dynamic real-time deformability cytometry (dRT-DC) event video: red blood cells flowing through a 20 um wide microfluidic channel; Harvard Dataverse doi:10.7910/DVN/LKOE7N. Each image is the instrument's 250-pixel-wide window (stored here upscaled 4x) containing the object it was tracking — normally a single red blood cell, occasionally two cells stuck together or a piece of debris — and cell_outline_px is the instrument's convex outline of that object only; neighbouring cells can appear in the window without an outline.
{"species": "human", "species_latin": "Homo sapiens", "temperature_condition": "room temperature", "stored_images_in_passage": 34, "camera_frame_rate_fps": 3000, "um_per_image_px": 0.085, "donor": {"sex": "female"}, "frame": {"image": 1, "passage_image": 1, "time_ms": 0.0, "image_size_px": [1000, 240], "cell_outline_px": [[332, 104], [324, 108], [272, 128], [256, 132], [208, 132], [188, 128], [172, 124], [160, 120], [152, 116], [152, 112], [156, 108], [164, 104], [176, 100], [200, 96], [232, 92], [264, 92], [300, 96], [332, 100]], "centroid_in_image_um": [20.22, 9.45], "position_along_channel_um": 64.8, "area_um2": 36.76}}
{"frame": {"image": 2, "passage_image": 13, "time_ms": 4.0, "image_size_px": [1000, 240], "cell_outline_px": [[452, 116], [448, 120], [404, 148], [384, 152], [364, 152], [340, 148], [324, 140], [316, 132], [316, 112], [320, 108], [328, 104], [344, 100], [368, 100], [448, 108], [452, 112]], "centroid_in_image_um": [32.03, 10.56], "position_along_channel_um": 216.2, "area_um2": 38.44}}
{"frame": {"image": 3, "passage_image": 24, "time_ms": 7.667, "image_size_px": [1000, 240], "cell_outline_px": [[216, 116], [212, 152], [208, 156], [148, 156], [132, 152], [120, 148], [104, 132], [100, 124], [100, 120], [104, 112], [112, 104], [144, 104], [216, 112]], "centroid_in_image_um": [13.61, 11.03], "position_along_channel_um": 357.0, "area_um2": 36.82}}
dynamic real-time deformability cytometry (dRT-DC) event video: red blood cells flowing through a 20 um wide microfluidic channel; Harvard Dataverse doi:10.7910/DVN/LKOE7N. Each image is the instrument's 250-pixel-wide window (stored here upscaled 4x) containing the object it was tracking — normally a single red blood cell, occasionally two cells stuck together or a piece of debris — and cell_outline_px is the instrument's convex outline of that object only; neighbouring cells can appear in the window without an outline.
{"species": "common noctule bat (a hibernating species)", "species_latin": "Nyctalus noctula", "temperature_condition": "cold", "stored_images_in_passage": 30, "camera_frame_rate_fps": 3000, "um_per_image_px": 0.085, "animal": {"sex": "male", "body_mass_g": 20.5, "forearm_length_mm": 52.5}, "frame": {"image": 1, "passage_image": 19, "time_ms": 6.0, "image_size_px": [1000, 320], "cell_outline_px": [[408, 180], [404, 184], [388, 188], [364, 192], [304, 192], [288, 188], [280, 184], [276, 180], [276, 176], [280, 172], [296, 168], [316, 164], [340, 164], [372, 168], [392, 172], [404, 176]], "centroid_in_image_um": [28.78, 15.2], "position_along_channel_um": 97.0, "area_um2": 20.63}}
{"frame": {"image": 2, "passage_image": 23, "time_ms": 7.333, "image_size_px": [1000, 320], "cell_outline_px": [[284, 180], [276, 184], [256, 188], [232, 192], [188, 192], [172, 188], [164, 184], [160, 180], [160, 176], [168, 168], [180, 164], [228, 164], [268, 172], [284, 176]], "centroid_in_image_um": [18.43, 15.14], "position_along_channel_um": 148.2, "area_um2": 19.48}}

• • • •

Direction:
Copy every record above exactly as it appears.

Response for this exercise:
dynamic real-time deformability cytometry (dRT-DC) event video: red blood cells flowing through a 20 um wide microfluidic channel; Harvard Dataverse doi:10.7910/DVN/LKOE7N. Each image is the instrument's 250-pixel-wide window (stored here upscaled 4x) containing the object it was tracking — normally a single red blood cell, occasionally two cells stuck together or a piece of debris — and cell_outline_px is the instrument's convex outline of that object only; neighbouring cells can appear in the window without an outline.
{"species": "human", "species_latin": "Homo sapiens", "temperature_condition": "room temperature", "stored_images_in_passage": 34, "camera_frame_rate_fps": 3000, "um_per_image_px": 0.085, "donor": {"sex": "female"}, "frame": {"image": 1, "passage_image": 1, "time_ms": 0.0, "image_size_px": [1000, 240], "cell_outline_px": [[332, 104], [324, 108], [272, 128], [256, 132], [208, 132], [188, 128], [172, 124], [160, 120], [152, 116], [152, 112], [156, 108], [164, 104], [176, 100], [200, 96], [232, 92], [264, 92], [300, 96], [332, 100]], "centroid_in_image_um": [20.22, 9.45], "position_along_channel_um": 64.8, "area_um2": 36.76}}
{"frame": {"image": 2, "passage_image": 13, "time_ms": 4.0, "image_size_px": [1000, 240], "cell_outline_px": [[452, 116], [448, 120], [404, 148], [384, 152], [364, 152], [340, 148], [324, 140], [316, 132], [316, 112], [320, 108], [328, 104], [344, 100], [368, 100], [448, 108], [452, 112]], "centroid_in_image_um": [32.03, 10.56], "position_along_channel_um": 216.2, "area_um2": 38.44}}
{"frame": {"image": 3, "passage_image": 24, "time_ms": 7.667, "image_size_px": [1000, 240], "cell_outline_px": [[216, 116], [212, 152], [208, 156], [148, 156], [132, 152], [120, 148], [104, 132], [100, 124], [100, 120], [104, 112], [112, 104], [144, 104], [216, 112]], "centroid_in_image_um": [13.61, 11.03], "position_along_channel_um": 357.0, "area_um2": 36.82}}
dynamic real-time deformability cytometry (dRT-DC) event video: red blood cells flowing through a 20 um wide microfluidic channel; Harvard Dataverse doi:10.7910/DVN/LKOE7N. Each image is the instrument's 250-pixel-wide window (stored here upscaled 4x) containing the object it was tracking — normally a single red blood cell, occasionally two cells stuck together or a piece of debris — and cell_outline_px is the instrument's convex outline of that object only; neighbouring cells can appear in the window without an outline.
{"species": "common noctule bat (a hibernating species)", "species_latin": "Nyctalus noctula", "temperature_condition": "cold", "stored_images_in_passage": 30, "camera_frame_rate_fps": 3000, "um_per_image_px": 0.085, "animal": {"sex": "male", "body_mass_g": 20.5, "forearm_length_mm": 52.5}, "frame": {"image": 1, "passage_image": 19, "time_ms": 6.0, "image_size_px": [1000, 320], "cell_outline_px": [[408, 180], [404, 184], [388, 188], [364, 192], [304, 192], [288, 188], [280, 184], [276, 180], [276, 176], [280, 172], [296, 168], [316, 164], [340, 164], [372, 168], [392, 172], [404, 176]], "centroid_in_image_um": [28.78, 15.2], "position_along_channel_um": 97.0, "area_um2": 20.63}}
{"frame": {"image": 2, "passage_image": 23, "time_ms": 7.333, "image_size_px": [1000, 320], "cell_outline_px": [[284, 180], [276, 184], [256, 188], [232, 192], [188, 192], [172, 188], [164, 184], [160, 180], [160, 176], [168, 168], [180, 164], [228, 164], [268, 172], [284, 176]], "centroid_in_image_um": [18.43, 15.14], "position_along_channel_um": 148.2, "area_um2": 19.48}}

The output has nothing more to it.